Ces contradictions et ces incohérences auront certainement un impact négatif sur l’organisation de l’ensemble du processus électoral.

– Une des premières conséquences sera un glissement des élections du Président de la République et des députés nationaux prévues en 2016, ce qui constitue une violation flagrante de la Constitution qui limite leur mandat à 5 ans. Ce glissement semble déjà annoncé dans la conférence de presse au cours de laquelle la CENI a présenté le calendrier pour les élections locales, lorsque, se référant brièvement aux élections législatives et présidentielles de 2016, le président de la CENI a déclaré que la loi électorale prévoit, avant les dites élections, le recensement administratif de l’ensemble de la population. Par conséquent, le gouvernement devrait s’engager à terminer le recensement dans le délai constitutionnel (avant la fin de 2015) ou le Parlement devrait modifier la loi électorale. Sinon, la CENI se verra obligée à soumettre à la Cour constitutionnelle une demande de report dûment motivée de ces élections.

– Une deuxième conséquence pourrait être le passage, officiellement pour des raisons de contraintes de temps et économiques, du suffrage direct au suffrage indirect comme mode d’élection des députés provinciaux. Cette disposition contribuerait à éloigner les élus de leur base naturelle et violerait l’article 197 de la Constitution, qui prévoit l’élection des députés provinciaux au suffrage universel direct. Ce changement nécessiterait d’un amendement constitutionnel et la CENI sait très bien que le peuple congolais est allergique à toute forme de révision de la Constitution , en particulier si elle se produit dans une période pré-électorale et, par conséquent, très suspecte. Les partis d’opposition, la société civile et une grande partie de la population craignent que la révision de l’art. 197 puisse être une manœuvre machiavélique pour modifier aussi les dispositions constitutionnelles qui limitent à deux les mandats du Président de la République , qui pourrait ainsi s’octroyer le droit de briguer un troisième mandat.

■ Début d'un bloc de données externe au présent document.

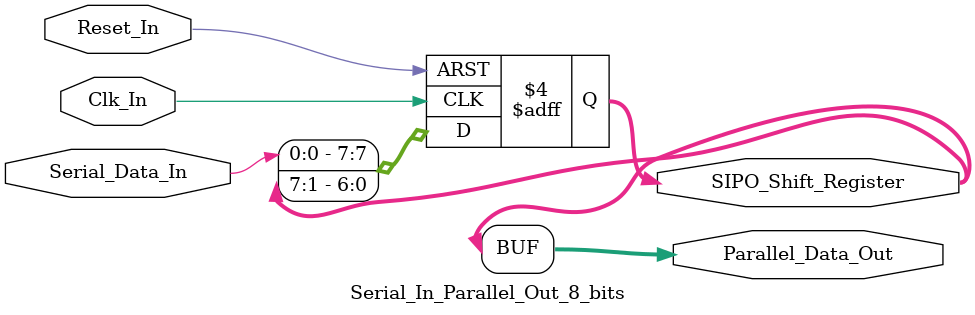
<source format=v>
/* 
Verilog Code to implement a Serial-In-Parallel-Out (SIPO) Shift Register.

This SIPO consists of a 8-bit Shift Register.

Author - Prasad Narayan Ghatol
*/

module Serial_In_Parallel_Out_8_bits(
    input Clk_In,                   // Apply the Clock Input to the Design
    input Reset_In,                 // Reset Signal, to reset the Design
    input Serial_Data_In,           // Apply the Serial Data Input to the Design 
    output [7:0] Parallel_Data_Out, // Parallel Data Output of the Design

    // Debug Port, to see the data getting shifted
    output reg [7:0] SIPO_Shift_Register    // Debug Port, for displaying the values in the Shift Register
);


// Loop Counter
integer count;


// Assigning values Parallel Data Out Port
assign Parallel_Data_Out = SIPO_Shift_Register;


// Implement the SIPO Shift Register
always @ (negedge Clk_In or posedge Reset_In)
    begin
        if (Reset_In == 1'b1)
            begin
                SIPO_Shift_Register <= 8'h0;
            end
        else
            begin
                SIPO_Shift_Register[7] <= Serial_Data_In;
                
                for (count = 7; count > 0; count = count - 1)
                    begin
                        SIPO_Shift_Register[count-1] <= SIPO_Shift_Register[count];
                    end
            end
    end


endmodule
</source>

Une proposition alternative

La CENI devrait tenir compte de toutes ces difficultés et incohérences, pour éviter des conflits sociaux et politiques inutiles. La CENI doit écouter non seulement la majorité, mais aussi l’opposition, la société civile, et surtout la population, afin de ne pas trahir leurs attentes.
La plate-forme de la société civile « Agir pour des Élections Transparentes et Apaisées  » (AETA) a proposé une «alternative» à la feuille de route électorale présentée par la CENI au Parlement.
AETA demande simplement d’organiser avec priorités, en 2015, les élections des députés provinciaux au suffrage direct, suivies par les élections au suffrage indirect des sénateurs nationaux et des gouverneurs des provinces. Les élections présidentielles et législatives nationales seraient organisées en 2016, selon les délais constitutionnels. Les élections municipales, urbaines et locales pourraient être organisées après 2016 , en 2018 par exemple. De cette façon, un nouveau cycle électoral pourrait commencer avec les élections locales de 2018, pour continuer avec les élections des députés provinciaux, des sénateurs et des gouverneurs en 2020. Les élections présidentielles et législatives nationales devront se tenir en 2021.